ЗАДАНИЕ 1 - Продублируйте дословно строки записей, приведённых ниже: с самого начала записей и до строки, содержащей «elevation (m): 1800», включая эту строку.

++++++++++++++++++++

Коллектив авторов - Историческая культура императорской России. Формирование представлений о прошлом
Знаю, что битвы нашего Удельного междоусобия, гремящие без умолку в пространстве пяти веков, мало важны для разума; что сей предмет не богат ни мыслями для прагматика, ни красотами для живописца: но История не роман, и мир не сад, где все должно быть приятно: она изображает действительный мир. Видим на земле величественные горы и водопады. Цветущие луга и долины; но сколько песков бесплодных и степей унылых! Однако ж путешествие вообще любезно человеку чувством и воображением; в самых пустынях встречаются виды прелестные[673].
Передавая идею времени через пространственные метафоры, следуя при этом за самим языком[674], Карамзин формирует в своем читателе представление о прошлом как об ином мире. Вместе с тем бесхитростная на первый взгляд метафора путешествия во времени у Карамзина приобретает специфический смысл. Русский читатель, несомненно, представлял себе старый образ Карамзина-путешественника, открывшего перед ним за два десятилетия до появления из печати первых томов «Истории» мир современной ему западноевропейской цивилизации[675]. Этот мир был пропущен через автобиографическую и фикциональную одновременно фигуру молодого путешественника, который испытывал чувство новизны и удивления перед достижениями европейской культуры. Теперь между читателем истории и самим Карамзиным опять вставала фигура повествователя. Ю.М. Лотман писал о том, что «Карамзин берет в качестве нормы <…> наивный взгляд летописца давно прошедших времен»[676]. Наивный взгляд летописца – это отнюдь не взгляд самого Карамзина, прекрасно осведомленного о современных ему историософских концепциях. Но именно такой взгляд он стремится выработать у своего читателя, почти не знакомого с историей своего отечества. Вместе с тем подобному подходу присущи «твердая разграниченность положительных и отрицательных оценок, вера в незыблемость и добра, и зла»[677]. Таким образом, читатель карамзинской истории оказывался не перед объективно бесстрастным описанием фактов и не перед субъективными суждениями о прошлом у человека конца XVIII – начала XIX века. Его вниманию представал увлекательный рассказчик событий, подвергнутых нравственно-психологической интерпретации. Мир, о котором шла речь, был далеким и «остраненным», а рассказ о нем – живым и понятным.

++++++++++++++++++++

ЗАДАНИЕ 2 - Определите, соответствуют ли отрывку о Карамзине утверждения (a), (b) и (c). Для каждого ответьте «да» или «нет» и приведите точную цитату из отрывка, которая это решает: (a) По словам Карамзина, история изображает действительный мир. (b) Образ Карамзина-путешественника сложился у читателя через два десятилетия после выхода первых томов «Истории». (c) Наивный взгляд летописца совпадает со взглядом самого Карамзина.

(Извлечённые записи данных)
++++++++++++++++++++

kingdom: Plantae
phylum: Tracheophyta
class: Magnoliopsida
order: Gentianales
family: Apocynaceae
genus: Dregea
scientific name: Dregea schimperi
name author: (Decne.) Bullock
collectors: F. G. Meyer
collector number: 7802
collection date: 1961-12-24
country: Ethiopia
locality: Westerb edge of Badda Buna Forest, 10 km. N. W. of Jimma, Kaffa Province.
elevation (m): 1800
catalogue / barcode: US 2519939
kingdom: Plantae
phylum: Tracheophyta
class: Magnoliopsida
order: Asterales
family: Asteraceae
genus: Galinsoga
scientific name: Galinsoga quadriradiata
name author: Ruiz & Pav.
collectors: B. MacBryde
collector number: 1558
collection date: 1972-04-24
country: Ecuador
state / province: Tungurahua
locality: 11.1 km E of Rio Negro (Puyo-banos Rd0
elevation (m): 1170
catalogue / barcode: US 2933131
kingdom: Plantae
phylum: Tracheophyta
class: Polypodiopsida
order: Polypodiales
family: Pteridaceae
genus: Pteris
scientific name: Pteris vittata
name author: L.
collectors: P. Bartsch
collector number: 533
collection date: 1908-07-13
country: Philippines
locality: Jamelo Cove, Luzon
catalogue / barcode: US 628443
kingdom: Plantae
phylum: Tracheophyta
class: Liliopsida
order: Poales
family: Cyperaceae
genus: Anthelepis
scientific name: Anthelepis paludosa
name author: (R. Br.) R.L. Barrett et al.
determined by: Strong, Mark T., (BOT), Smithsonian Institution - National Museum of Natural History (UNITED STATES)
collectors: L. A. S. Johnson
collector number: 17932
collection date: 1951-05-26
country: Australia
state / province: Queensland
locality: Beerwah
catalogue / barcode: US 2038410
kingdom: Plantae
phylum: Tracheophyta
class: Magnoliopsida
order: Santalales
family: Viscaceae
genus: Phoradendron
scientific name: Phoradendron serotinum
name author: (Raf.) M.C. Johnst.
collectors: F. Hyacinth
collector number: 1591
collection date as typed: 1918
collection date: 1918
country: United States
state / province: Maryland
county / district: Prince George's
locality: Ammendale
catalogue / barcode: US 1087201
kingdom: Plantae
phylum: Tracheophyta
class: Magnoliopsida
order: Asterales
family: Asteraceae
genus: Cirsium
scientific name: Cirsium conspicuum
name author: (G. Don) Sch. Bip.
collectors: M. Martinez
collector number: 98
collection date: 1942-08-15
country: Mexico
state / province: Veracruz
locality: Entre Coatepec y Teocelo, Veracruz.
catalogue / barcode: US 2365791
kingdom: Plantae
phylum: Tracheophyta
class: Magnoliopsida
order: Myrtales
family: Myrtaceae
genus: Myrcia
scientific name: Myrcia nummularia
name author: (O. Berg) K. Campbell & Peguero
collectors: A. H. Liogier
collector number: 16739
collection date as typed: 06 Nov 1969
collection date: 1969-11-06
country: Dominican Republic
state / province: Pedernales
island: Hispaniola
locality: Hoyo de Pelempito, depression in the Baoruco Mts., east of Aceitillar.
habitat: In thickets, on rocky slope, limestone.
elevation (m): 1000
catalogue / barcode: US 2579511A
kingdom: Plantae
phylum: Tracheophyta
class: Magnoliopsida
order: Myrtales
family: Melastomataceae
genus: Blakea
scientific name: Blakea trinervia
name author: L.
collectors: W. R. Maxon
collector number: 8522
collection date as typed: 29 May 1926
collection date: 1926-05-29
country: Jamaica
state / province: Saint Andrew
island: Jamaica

++++++++++++++++++++

РЕЗУЛЬТАТ ВЫПОЛНЕНИЯ 1 -
kingdom: Plantae
phylum: Tracheophyta
class: Magnoliopsida
order: Gentianales
family: Apocynaceae
genus: Dregea
scientific name: Dregea schimperi
name author: (Decne.) Bullock
collectors: F. G. Meyer
collector number: 7802
collection date: 1961-12-24
country: Ethiopia
locality: Westerb edge of Badda Buna Forest, 10 km. N. W. of Jimma, Kaffa Province.
elevation (m): 1800

РЕЗУЛЬТАТ ВЫПОЛНЕНИЯ 2 -
(a) Да: «она изображает действительный мир».
(b) Нет: «за два десятилетия до появления из печати первых томов «Истории»».
(c) Нет: «Наивный взгляд летописца – это отнюдь не взгляд самого Карамзина».